Webster describes Pop art as "art based on
modern popular culture and the mass media, especially as a critical or ironic
comment on traditional fine art values.". This type of art did not look
like your typical Picasso painting or Donatello sculpture, this was
something different, Pop Art was the art of popular culture. It was the visual
art movement that depicted a sense of optimism during the post war
consumer boom of the 1950's and 1960's. It accompanied the globalization
of pop music and youth culture. Pop Art was young and fun and hostile to the
artistic establishment. It included different styles of painting and sculptures
and graffiti, but what they all had in common was an interest in mass-media,
mass-production and mass-culture.
When I think of pop art the first person to come to
mind is Andy Warhol. He originally
worked as a 'commercial artist' and his subject matter was derived from the
imagery of mass-culture: advertising, comics, newspapers, TV and the movies. Warhol felt that images like celebrities and
consumer products had been stripped of their meaning and emotional presence
through their mass-exposure in the media. His detached approach was always the
same: "I think every painting should be the same size and the same
color so they're all interchangeable and nobody thinks they have a better or
worse painting." Warhol saw this aesthetic of mass-production as a
reflection of contemporary American culture: "What's great about this
country is that America started the tradition where the richest consumers buy
essentially the same things as the poorest. You can be watching TV and see Coca
Cola, and you know that the President drinks Coca Cola, Liz Taylor drinks Coca
Cola, and just think, you can drink Coca Cola, too. A coke is a coke and no
amount of money can get you a better coke than the one the bum on the corner is
drinking. All the cokes are the same and all the cokes are good. Liz Taylor
knows it, the President knows it, the bum knows it, and you know it” Warhol
embodied the spirit of American popular culture and elevated its imagery to the
status of museum art.
Pop art as street art had a major impact on American
culture. It opened society’s eyes to new
forms of art, art no longer was depicted as a certain form with strict sets of
rules it street art could be almost anything.

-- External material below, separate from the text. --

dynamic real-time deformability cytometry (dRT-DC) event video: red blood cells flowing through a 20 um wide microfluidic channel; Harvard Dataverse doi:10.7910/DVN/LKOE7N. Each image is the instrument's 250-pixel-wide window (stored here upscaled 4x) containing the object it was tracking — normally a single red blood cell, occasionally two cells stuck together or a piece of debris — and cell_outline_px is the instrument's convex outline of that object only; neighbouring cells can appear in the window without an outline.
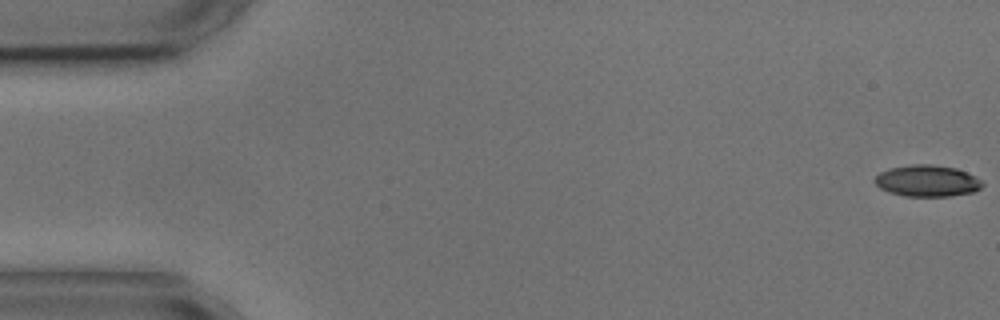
{"species": "common noctule bat (a hibernating species)", "species_latin": "Nyctalus noctula", "temperature_condition": "cold", "stored_images_in_passage": 6, "segment_of_instrument_passage": [1, 2], "camera_frame_rate_fps": 3000, "um_per_image_px": 0.085, "animal": {"sex": "male", "body_mass_g": 17.9, "forearm_length_mm": 54.2}, "frame": {"image": 1, "passage_image": 1, "time_ms": 0.0, "image_size_px": [1000, 320], "cell_outline_px": [[984, 184], [980, 188], [972, 192], [952, 196], [904, 196], [888, 192], [880, 188], [872, 180], [880, 172], [888, 168], [912, 164], [932, 164], [956, 168], [976, 176]], "centroid_in_image_um": [78.79, 15.37], "position_along_channel_um": 6.2, "area_um2": 19.88}}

Street art could mean anything, it was just trying to make a point or bring
awareness to anything the artist chose.
I recently watched a documentary on Netflix called “Exit
through the Gift Shop”. In this
documentary a man followed around and recorded famous street artist like Banksy and discovers secretes behind this pop art movement and what went on
behind the scenes. http://www.banksyfilm.com/synopsis.html?reload
Call me a philistine, but Campbell's soup still doesn't look artsy to me.